Monday, August 23, 2010

What I learned as a 5th grade Korean-American Adoptee


Lesson #1002:

Korea = 0


During the fifth grade, while my family and I were living in the Philippines, I remember a girl named Jill. She and I were in the gifted class together at the elementary school on the U.S. military base, Subic Bay.

I remember her so well because everyone thought we were sisters. We were the same height. We both had long, straight hair--slick and black like motor oil--and almond-shaped slits for eyes. Our skin was the color of burnt caramel from playing on the jungle gyms in the tropical sun during recess. Our birth dates were even the same, June 5, 1975.

But the similarities always began to fall apart when the knowledge came out that she was Japanese and I was, well, what are you?

Korean? What’s Korean? Is that like Chinese? Is that a country? I’ve never heard of Korea. Are you lying? Are you making this up? Tell the truth.

* * *

Although we were living in the Philippines, we were living on a U.S. military base, attending schools consisting of primarily Caucasian children who had not yet been alive long enough to know that the world was inhabited by other Asian countries beyond China, Japan, and Vietnam.

People often refer to the Korean War as the forgotten war.

While I was growing up trying to explain to my friends from where I had come, it wasn’t only the war that had been forgotten. It was as though the country had been forgotten, and with it, as though the people from whom I had come never existed.

Sometimes, I would wonder if Jill really was my long lost sister. Maybe I was really Japanese, but for some reason, my papers had mistakenly or subversively identified me as “100% pure Korean.”

Maybe Korea was a make-believe far-off land contrived to keep children like me in the dark, away from the families to whom we truly belonged, or maybe to protect us from peril that would otherwise endanger our lives.

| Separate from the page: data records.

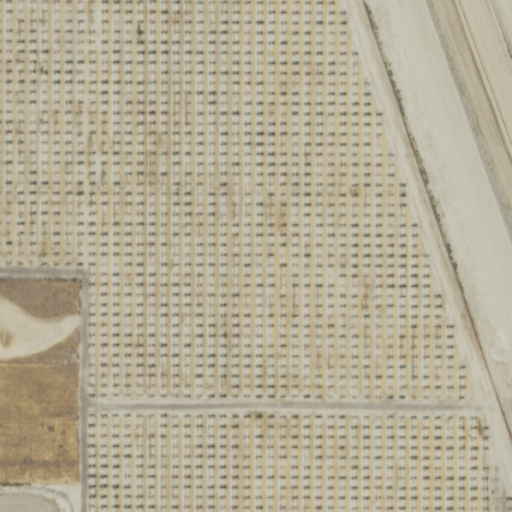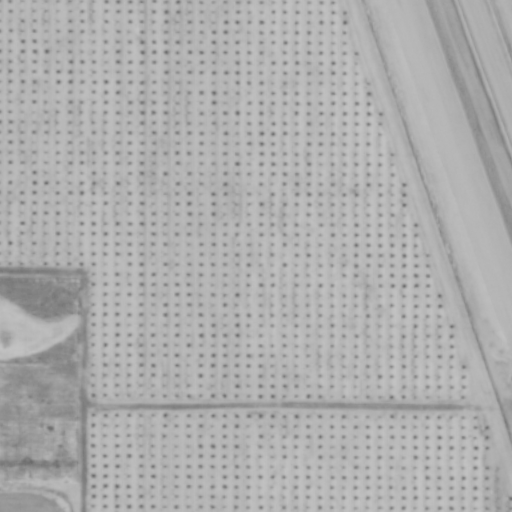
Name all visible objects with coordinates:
railway: (457, 149)
railway: (451, 163)
road: (77, 357)
road: (276, 416)
road: (39, 494)
crop: (21, 506)
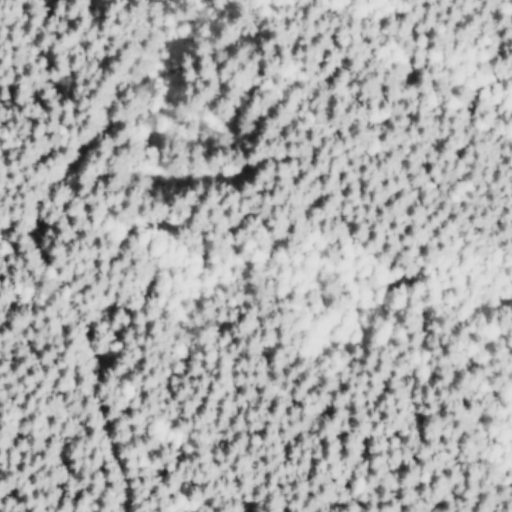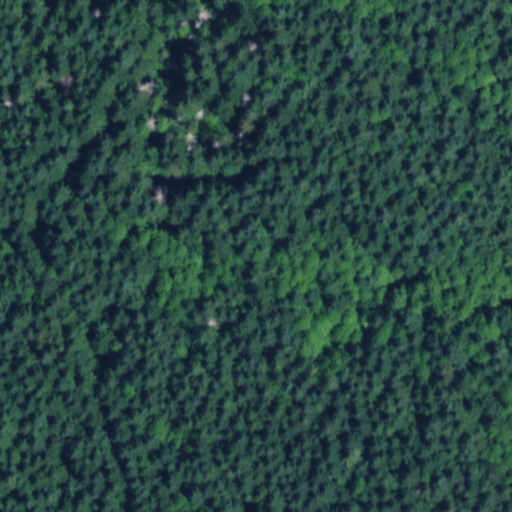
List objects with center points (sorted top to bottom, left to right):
road: (63, 299)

Or maybe, I was who the papers said I was, and it was simply that Jill was not my sister, and I was not Japanese, and Korea was an insignificant place, so poor and so forgotten, that no one cared to inform their children of its people or their existence.

* * *


[Click here to read the entire series on "Growing Up as a KAD"]

3 comments:

Anonymous said...

when i lived in hawaii in elem school, i was teased by japanese kids, telling me i was a slant eye, a flat face. it used to confuse me so much that someone who looked like me was teasing the way i looked. i learned quickly that there was a hierarchy of asians in that state, and koreans were at the bottom, apparently.

i then moved to an all-white area where they told me to "go back to china, chinagirl" or "can you see out of those slits geisha girl." they couldn't even get their insults right...

sounds like we had the same education.

Mila said...

Yes, Sona, I think a lot of us received a similar education. That's in part why I wanted to share this (and I've got another one on the way), because I know I'm not the only one who grew up this way...and it amazes me, that even today, I still experience similar interactions and encounters with adults...

Soojung Jo said...

Sona, it's more of an equal hate between Japanese and Koreans I think. Like Palestinians and Jews. Like Northern and southern Ireland. Not everywhere, just where the cultures are strong. At least, this is what I understand.